------ Texto fornecido

O movimento conhecido como Pré-Rafaelita teve origem em 1848, na Inglaterra, quando três estudantes da Academia Real, Dante Gabriel Rossetti, William Holman Hunt e John Everett Millais, se uniram para criar um movimento de oposição aos moldes acadêmicos, até então baseados nas técnicas do renascentista Rafael Sanzio. A ideia era criar uma arte que fugisse desse padrão e abordasse temas como a espiritualidade, o medievalismo romântico e figuras mitológicas. Como temos conhecimento, muitos dos artistas aclamados do período eram homens (inclusive o grupo de fundadores do movimento era praticamente restrito a eles), os quais possuíam suas musas, belas e sedutoras, que marcaram suas obras com seu imenso magnetismo.

Entretanto, houve determinadas inovações para as mulheres do período. As musas dos pré-rafaelitas eram mulheres trabalhadoras, que não se encaixavam no padrão de beleza estipulado pela alta classe inglesa: eram destemidas e provocativas em suas poses e expressões. Já traziam consigo a característica marcante da mulher moderna, a ferocidade, por muitos vista como a marca da femme fatale que, no entanto, era mais do que uma perspectiva rasa de mulher perigosa e sensual. Tratava-se do surgimento das mulheres emancipadas que exerciam sua luta e tinham consciência de sua força. E, para a sociedade vitoriana de alta classe, esse era o verdadeiro perigo: mulheres tornando-se conscientes de seu lugar.

A modelo Elizabeth Sidall (Sid) foi uma das mais conhecidas modelos do período devido ao fato de aceitar assumir qualquer “personagem”, até mesmo as mais ousadas. Em um dos quadros para o qual posou, estava trajada de vestes consideradas masculinas para a época, o que era perturbador aos espectadores, mas grandiosamente revolucionário para o meio artístico. O ofício de Sidall era de costureira numa chapelaria. Já o de Fanny Cornforth, a modelo principal de Rossetti, era de serviçal numa casa de alta classe. Essas mulheres, por pertencerem à classe trabalhadora, eram comumente ocultadas, e sua beleza natural, criatividade e versatilidade eram pouco apreciadas, ainda que quem comandasse o país fosse, também, uma mulher.

------------

◆ Instrução 1: Liste todas as pessoas citadas pelo nome no texto sobre o movimento pré-rafaelita.
◆ Instrução 2: Redigite, no texto sobre o movimento pré-rafaelita, tudo o que vai de "O movimento conhecido" até "seu imenso magnetismo.".
◆ Instrução 3: Dê continuidade ao texto sobre as musas do movimento pré-rafaelita a partir do ponto em que ele termina.
A listagem a seguir não tem relação com o texto.

------ Dados fornecidos

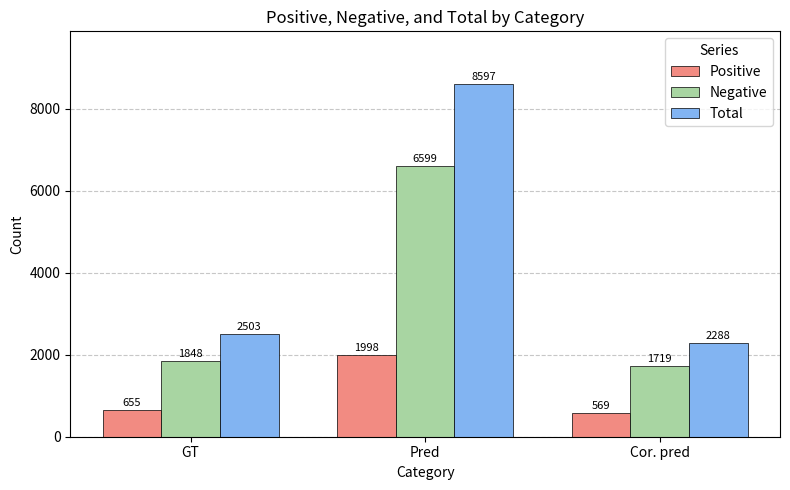

Which series has the largest range (max minus min)?

Total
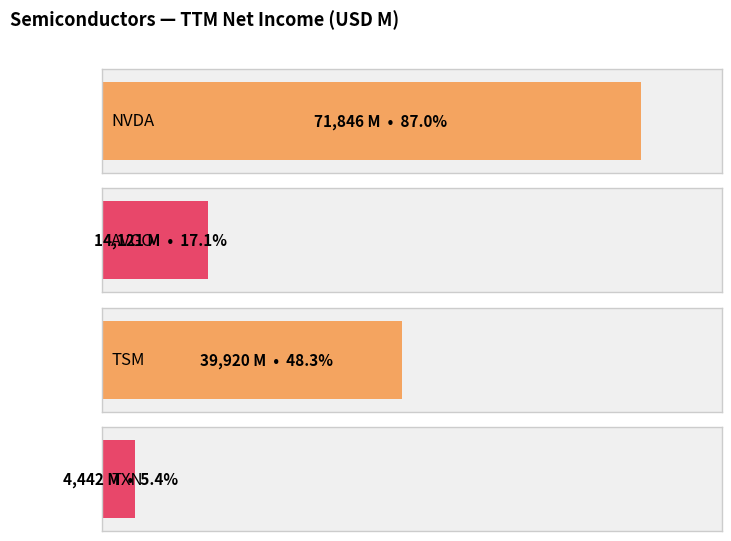

What is the sum of the values at TXN and TSM?

44361.8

------------

◆ Resposta redigida 1: Dante Gabriel Rossetti, William Holman Hunt, John Everett Millais, Rafael Sanzio, Elizabeth Sidall e Fanny Cornforth.

◆ Resposta redigida 2:
O movimento conhecido como Pré-Rafaelita teve origem em 1848, na Inglaterra, quando três estudantes da Academia Real, Dante Gabriel Rossetti, William Holman Hunt e John Everett Millais, se uniram para criar um movimento de oposição aos moldes acadêmicos, até então baseados nas técnicas do renascentista Rafael Sanzio. A ideia era criar uma arte que fugisse desse padrão e abordasse temas como a espiritualidade, o medievalismo romântico e figuras mitológicas. Como temos conhecimento, muitos dos artistas aclamados do período eram homens (inclusive o grupo de fundadores do movimento era praticamente restrito a eles), os quais possuíam suas musas, belas e sedutoras, que marcaram suas obras com seu imenso magnetismo.

◆ Resposta redigida 3:
Ophelia, de John Everett Millais, que utilizou como modelo Elizabeth Sidall

Além das musas, ainda mais à margem da visibilidade temos uma variedade impressionante de artistas cuja arte pode ser associada ao movimento pré-rafaelita: Emma Sandys, Marianne Stokes, Kate Elizabeth Bunce, Joanna Mary Wells e Eleanor Fortescue-Brickdale, sem mencionar muitas outras que merecem todos os destaques e honrarias na História da Arte. Em contraste com as musas, símbolos de feminilidade e sensualidade, existem as artistas que, por sua vez, precisavam enfrentar a todos como um leão para ocupar uma posição profissional, mesmo que fossem tão producentes e fantásticas quanto os próprios fundadores do movimento.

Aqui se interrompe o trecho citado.